The results indicate that smoking is consistently associated with lower turnout. This may be because smoking is an indicator of bad health and should be interpreted in a similar manner to the poor physical/mental health hypothesis. Alternatively, smoking indicates a high-rate of time preference. Therefore, as voting concerns the future, the type of people who smoke are also the type of people who do not vote as they care less about the future. Alcohol consumption is an exception to the bad health/low turnout hypothesis, in that higher consumption predicts a higher probability of voting. One might speculate that non-drinkers are, on average, less sociable and hence less likely to engage in pro-social activities such as voting. While we have controlled for some aspects of childhood circumstances, it is impossible to control for all. Hence it is possible that smoking or drinking is correlated with some unobserved background effect or possibly a personality trait.

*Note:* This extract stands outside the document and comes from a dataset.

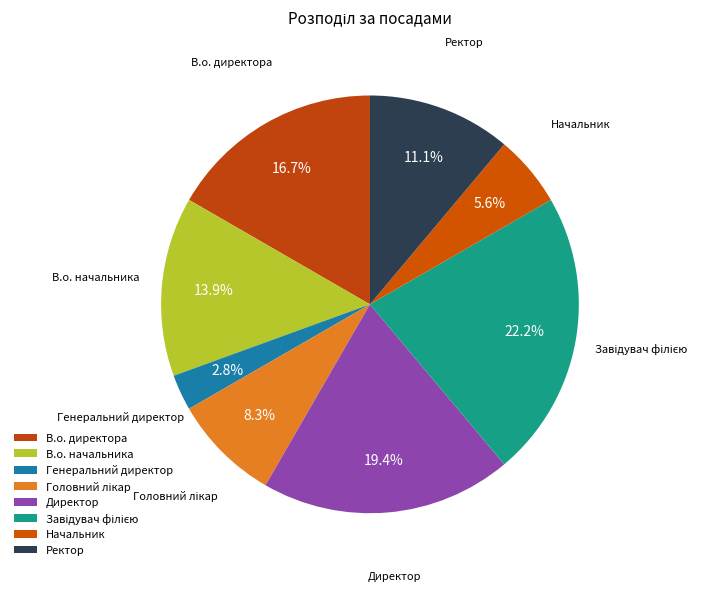

To the nearest percent, what portion does В.о. директора represent?

17%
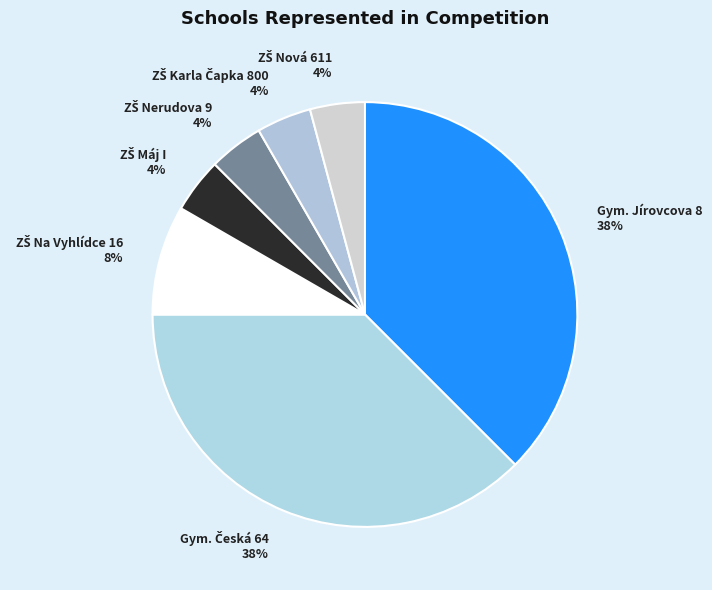

Is there a majority slice in this chart?

No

Electoral participation is one form of social capital and the level of voting is an important barometer of the health of civil society. A number of studies have noted the importance of social capital for generating both community and individual well-being.8,9 Understanding the relationship between public health and political participation is therefore important. This paper shows that poor health leads to lower electoral participation, which suggests that the interests of the unhealthy are less likely to be represented in government. Unhealthy non-voters may therefore represent an untapped source of electoral support.

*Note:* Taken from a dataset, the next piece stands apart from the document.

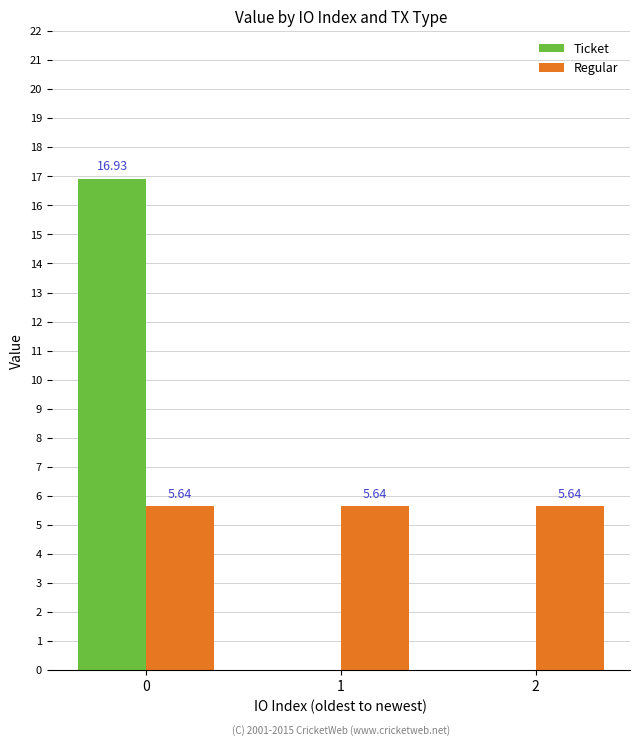

What is the sum of the Ticket values at 0 and 2?

16.9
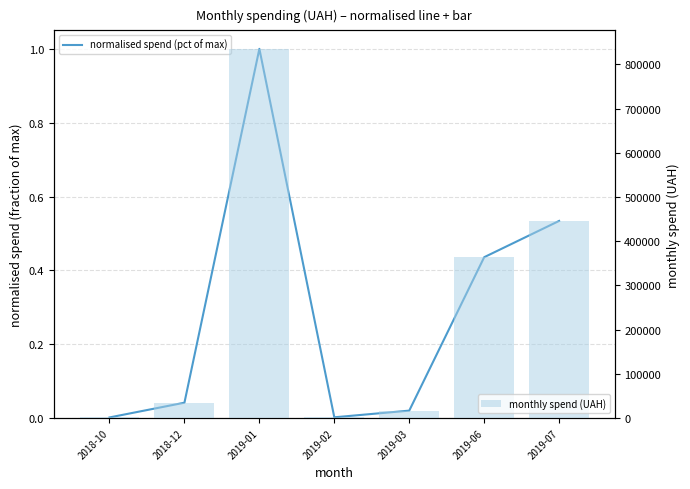

Is the value of monthly spend (UAH) at 2019-01 greater than the value of normalised spend (pct of max) at 2018-10?

Yes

Permission to use the NCDS given by the ESRC Data Archive at Essex is gratefully acknowledged. Thanks to Liam Delaney, David Madden and Pat Wall for comments and suggestions. There are no funding sources for this paper.
Areas with higher mortality in Britain have lower voter turnout in general elections, but is this result replicated at an individual level?
Individuals experiencing poor general and mental health and who smoke are less likely to turn out to vote at election time.
Given the low participation rates of the unhealthy, a political party which formulates an attractive policy package aimed at such potential voters could therefore mobilize a previously untapped segment of the electorate.